Philippa: Accepting my skin won't ever be perfect
Hi, everyone. My name is Philippa, and I just wanted to talk to you a little bit today about skin positivity.
My acne used to upset me so much that my now husband and I were actually living together before I let him see me without make-up on. It seems like madness now, but at the time, I was so anxious that he would think I was ugly and he would leave me, which, of course, he didn't.
It really has been a battle with my skin. I started suffering with my skin from around the age of 12 years old, I used to pile on the make-up, even at that young age. Sometimes people would say to me that I had good skin but I would never believe them.
Because to me, the spots on my face were the only thing that people would see. In reality that wasn't the case. And I see that now
But at the time it really took a hold of me.

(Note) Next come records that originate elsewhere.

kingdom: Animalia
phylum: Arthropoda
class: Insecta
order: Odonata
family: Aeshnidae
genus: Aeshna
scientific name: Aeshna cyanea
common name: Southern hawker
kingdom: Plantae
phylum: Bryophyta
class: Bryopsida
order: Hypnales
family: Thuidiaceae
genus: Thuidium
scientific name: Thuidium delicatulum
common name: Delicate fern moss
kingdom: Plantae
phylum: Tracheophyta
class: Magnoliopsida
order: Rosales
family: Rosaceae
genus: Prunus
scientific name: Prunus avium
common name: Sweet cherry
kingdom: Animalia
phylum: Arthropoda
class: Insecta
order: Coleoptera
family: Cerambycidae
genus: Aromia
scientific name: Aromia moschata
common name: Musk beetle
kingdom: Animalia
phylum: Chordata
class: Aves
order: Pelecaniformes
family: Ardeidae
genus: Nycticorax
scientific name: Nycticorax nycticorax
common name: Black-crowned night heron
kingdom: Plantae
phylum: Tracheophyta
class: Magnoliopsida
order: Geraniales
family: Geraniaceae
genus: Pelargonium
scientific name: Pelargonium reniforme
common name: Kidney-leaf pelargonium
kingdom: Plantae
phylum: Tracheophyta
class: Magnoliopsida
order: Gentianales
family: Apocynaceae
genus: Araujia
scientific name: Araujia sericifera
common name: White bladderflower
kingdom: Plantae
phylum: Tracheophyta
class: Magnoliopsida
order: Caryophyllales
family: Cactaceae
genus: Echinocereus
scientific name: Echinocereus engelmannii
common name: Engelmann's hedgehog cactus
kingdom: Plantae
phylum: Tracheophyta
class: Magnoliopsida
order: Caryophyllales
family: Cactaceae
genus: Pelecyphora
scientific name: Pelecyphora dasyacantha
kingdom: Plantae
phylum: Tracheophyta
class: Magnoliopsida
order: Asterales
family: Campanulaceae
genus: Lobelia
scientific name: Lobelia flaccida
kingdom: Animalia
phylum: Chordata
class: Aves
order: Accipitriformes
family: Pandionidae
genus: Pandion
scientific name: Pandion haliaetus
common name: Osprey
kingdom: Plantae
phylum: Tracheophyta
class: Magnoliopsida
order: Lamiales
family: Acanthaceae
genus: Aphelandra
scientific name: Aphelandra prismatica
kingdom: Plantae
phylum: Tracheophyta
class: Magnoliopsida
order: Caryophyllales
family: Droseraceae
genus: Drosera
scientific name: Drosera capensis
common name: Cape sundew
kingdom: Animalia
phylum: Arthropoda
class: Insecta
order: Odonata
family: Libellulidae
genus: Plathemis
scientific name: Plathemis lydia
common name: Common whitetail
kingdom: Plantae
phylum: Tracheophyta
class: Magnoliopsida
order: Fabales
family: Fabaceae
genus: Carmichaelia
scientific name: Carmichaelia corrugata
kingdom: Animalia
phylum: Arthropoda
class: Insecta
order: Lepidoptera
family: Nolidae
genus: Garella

I was obsessed with my skin and trying to hide away. So when I discovered 47 Skin and experienced what it was like to have clear skin for the first time, it was amazing.
It's not perfect because my skin is never going to be perfect. I don't think anybody has completely flawless perfect skin. I'm sure everybody has things that they don't like about it. But for me, this is the best my skin has ever looked.
I can go make up free and it's absolutely liberating! Yes, sometimes I get spots but that's just me. We only get one skin, and I can finally say that I am happy in mine.